Arbus Schweiz: "Der Arbus ist erfreut, ob der klaren Äusserung des Presserates und erwartet nun von den Besitzern der Basler Zeitung Medien die vom Presserat geforderte Offenlegung der Besitzesverhältnisse vorzunehmen und die Öffentlichkeit über die tatsächlichen Besitzesverhältnisse umgehend zu informieren."
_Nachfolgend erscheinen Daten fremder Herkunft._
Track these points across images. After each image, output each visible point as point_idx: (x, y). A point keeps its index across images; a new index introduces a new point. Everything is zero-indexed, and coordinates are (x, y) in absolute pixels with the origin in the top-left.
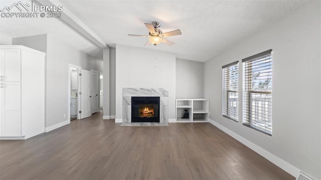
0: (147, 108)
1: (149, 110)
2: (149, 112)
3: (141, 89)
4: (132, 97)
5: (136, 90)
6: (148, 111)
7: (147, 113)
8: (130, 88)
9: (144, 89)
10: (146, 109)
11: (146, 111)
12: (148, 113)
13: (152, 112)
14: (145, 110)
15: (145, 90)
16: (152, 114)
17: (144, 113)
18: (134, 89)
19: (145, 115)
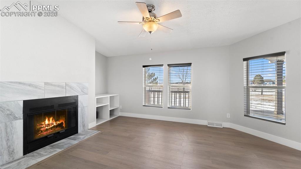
0: (51, 119)
1: (56, 121)
2: (55, 124)
3: (46, 84)
4: (24, 101)
5: (36, 87)
6: (52, 124)
7: (51, 128)
8: (20, 83)
9: (52, 85)
10: (49, 120)
11: (49, 125)
12: (54, 126)
13: (62, 123)
14: (47, 122)
15: (55, 85)
16: (62, 127)
17: (42, 129)
18: (30, 85)
19: (45, 133)
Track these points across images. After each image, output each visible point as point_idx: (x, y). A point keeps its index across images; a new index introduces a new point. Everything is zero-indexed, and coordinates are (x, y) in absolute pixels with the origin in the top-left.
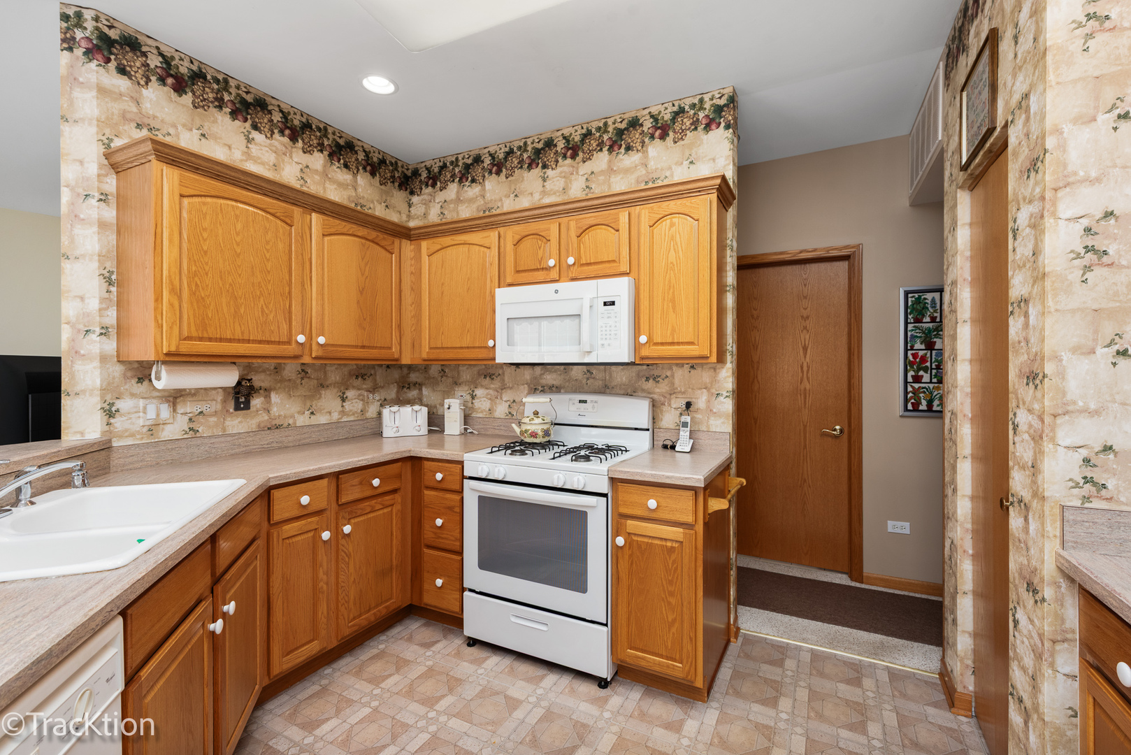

Journalisten-Verband "Impressum": "Impressum begrüsst ausdrücklich, dass der Presserat nun wieder jene Verpflichtungen umsetzt, die sich für die Unternehmen aus den Rechten der Journalistinnen und Journalisten ergeben, und zwar ungeachtet davon, ob sich die Beschwerde auf eine konkrete journalistische Fehlleistung hinsichtlich der 'Erklärung der Pflichten' abstützt. (...)
Die Intransparenz um das Unternehmen der 'Basler Zeitung' beginnt übrigens schon beim Namen: Wer im Handelsregister nach jenem Namen des Unternehmens sucht, der im Impressum von 'www.baslerzeitungmedien.ch' angegeben ist, nämlich 'Basler Zeitung Medien', wird nicht fündig. Offiziell heisst das Unternehmen 'National Zeitung und Basler Nachrichten AG'."